Facultative or Hidden Signals of False Infection
Until now we have treated infection mimicry as a permanent trait. However, the evolution of facultatively expressed dishonest signals of infection could be particularly beneficial. Many sickness behaviours, or behavioural symptoms such as sneezing, could be exhibited flexibly, and so could be shown to rivals, but concealed from potential mates or social partners. This flexibility would mitigate the trade-off between attraction and repulsion of different subsets of conspecifics. Situational expression of sickness behaviours mediated by the social setting has been demonstrated in some case studies (Owen-Ashley & Wingfield 2006; Lopes et al. 2012). For instance, zebra finch males who were made sick showed sickness behaviours in isolation, but not in the presence of a female or in a group (Lopes et al. 2012; Lopes et al. 2013), indicating flexibility in the expression of these behaviours based on audience composition. Sickness behaviours and behavioural symptoms are likely the most conducive to flexibility. Permanent visual signals would likely not be able to be changed in real-time, and longer-lasting signals such as scent marks on a territory (Kavaliers et al. 2005) would not be amenable to flexible deployment.

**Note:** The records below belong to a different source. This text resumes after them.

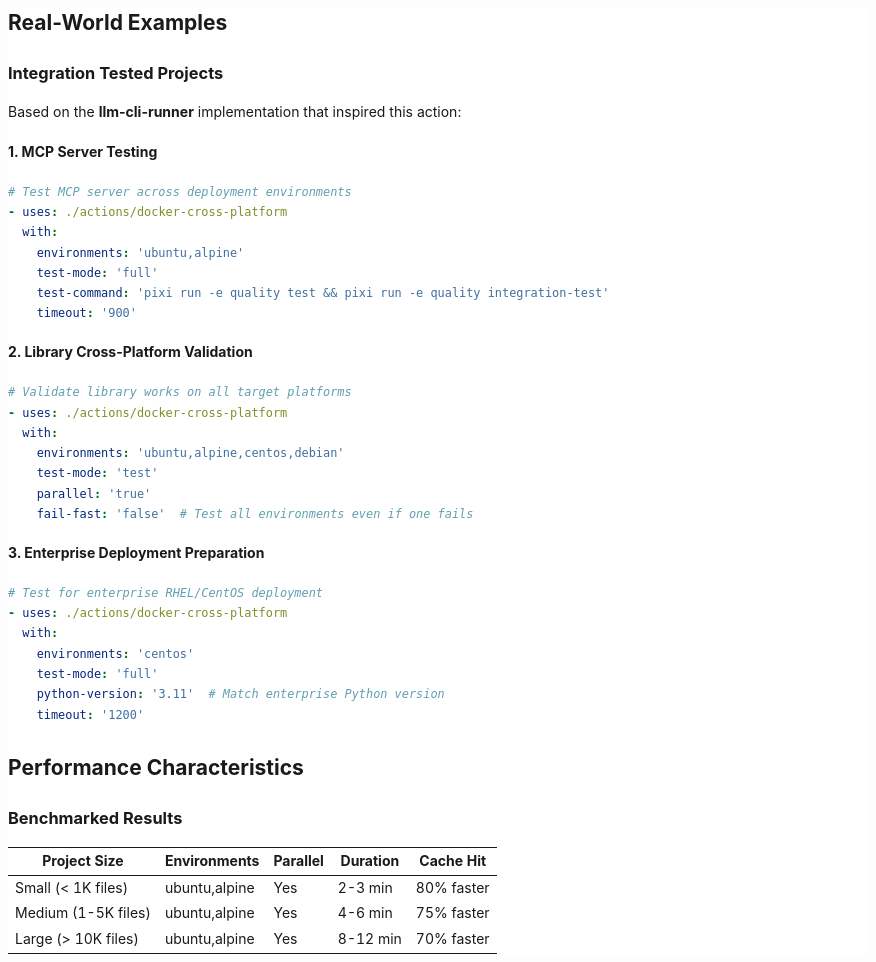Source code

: ## Real-World Examples

### Integration Tested Projects

Based on the **llm-cli-runner** implementation that inspired this action:

#### 1. MCP Server Testing
```yaml
# Test MCP server across deployment environments
- uses: ./actions/docker-cross-platform
  with:
    environments: 'ubuntu,alpine'
    test-mode: 'full'
    test-command: 'pixi run -e quality test && pixi run -e quality integration-test'
    timeout: '900'
```

#### 2. Library Cross-Platform Validation
```yaml
# Validate library works on all target platforms
- uses: ./actions/docker-cross-platform
  with:
    environments: 'ubuntu,alpine,centos,debian'
    test-mode: 'test'
    parallel: 'true'
    fail-fast: 'false'  # Test all environments even if one fails
```

#### 3. Enterprise Deployment Preparation
```yaml
# Test for enterprise RHEL/CentOS deployment
- uses: ./actions/docker-cross-platform
  with:
    environments: 'centos'
    test-mode: 'full'
    python-version: '3.11'  # Match enterprise Python version
    timeout: '1200'
```

## Performance Characteristics

### Benchmarked Results

| Project Size | Environments | Parallel | Duration | Cache Hit |
|--------------|-------------|----------|----------|-----------|
| Small (< 1K files) | ubuntu,alpine | Yes | 2-3 min | 80% faster |
| Medium (1-5K files) | ubuntu,alpine | Yes | 4-6 min | 75% faster |
| Large (> 10K files) | ubuntu,alpine | Yes | 8-12 min | 70% faster |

Just as flexibility in signal deployment could reduce the costs to attractiveness of mimicry, so too could taking advantage of polymorphisms in the sensory perception of receivers. Sensory systems often differ markedly among species, and even within species (reviewed in: Dangles et al. 2009). For example, in some New World primate species, males and females differ in their ability to perceive colours (Jacobs 1994). Situations such as this could allow certain signals to be perceived disparately between the sexes. Taking advantage of such differences in sensory capabilities might be especially useful in interspecific infection signalling, such as deterring predators, as mimicry in a signalling channel only available to predators would allow species to be mimics to predators without compromising cues important for intraspecific communication.
Flexible or “hidden” signals in intra-specific mimicry, however, raise some theoretical difficulties: It is difficult to reconcile why the low costs of these signals (i.e., near zero reduction in attractiveness to mates) would not result in these signals spreading to high frequency and, thus, select for receivers to ignore them. Maintenance could perhaps be achieved if there are steep cognitive costs to receiver’s ability to detect the trait, or if the signal itself were costly to produce, meaning not all individuals can generate the signal. Alternatively, what began as a signal exploiting a sensory bias against infection cues could be coopted for other purposes, such as becoming a general warning or courtship signal. The selective benefits leading to the origin of a trait (including signals) can differ from the benefits that cause a trait to be maintained or elaborated (Williams 1966; Arnqvist 2006). Thus, even if the costs of mimic signal production are low (Szamado 2003), if it is reliably deployed in specific circumstances such as agonistic interactions, then what began as an infection-mimicking signal, based on the arguments outlined above, could subsequently evolve to be part of a normal species’ repertoire of agonistic behaviours.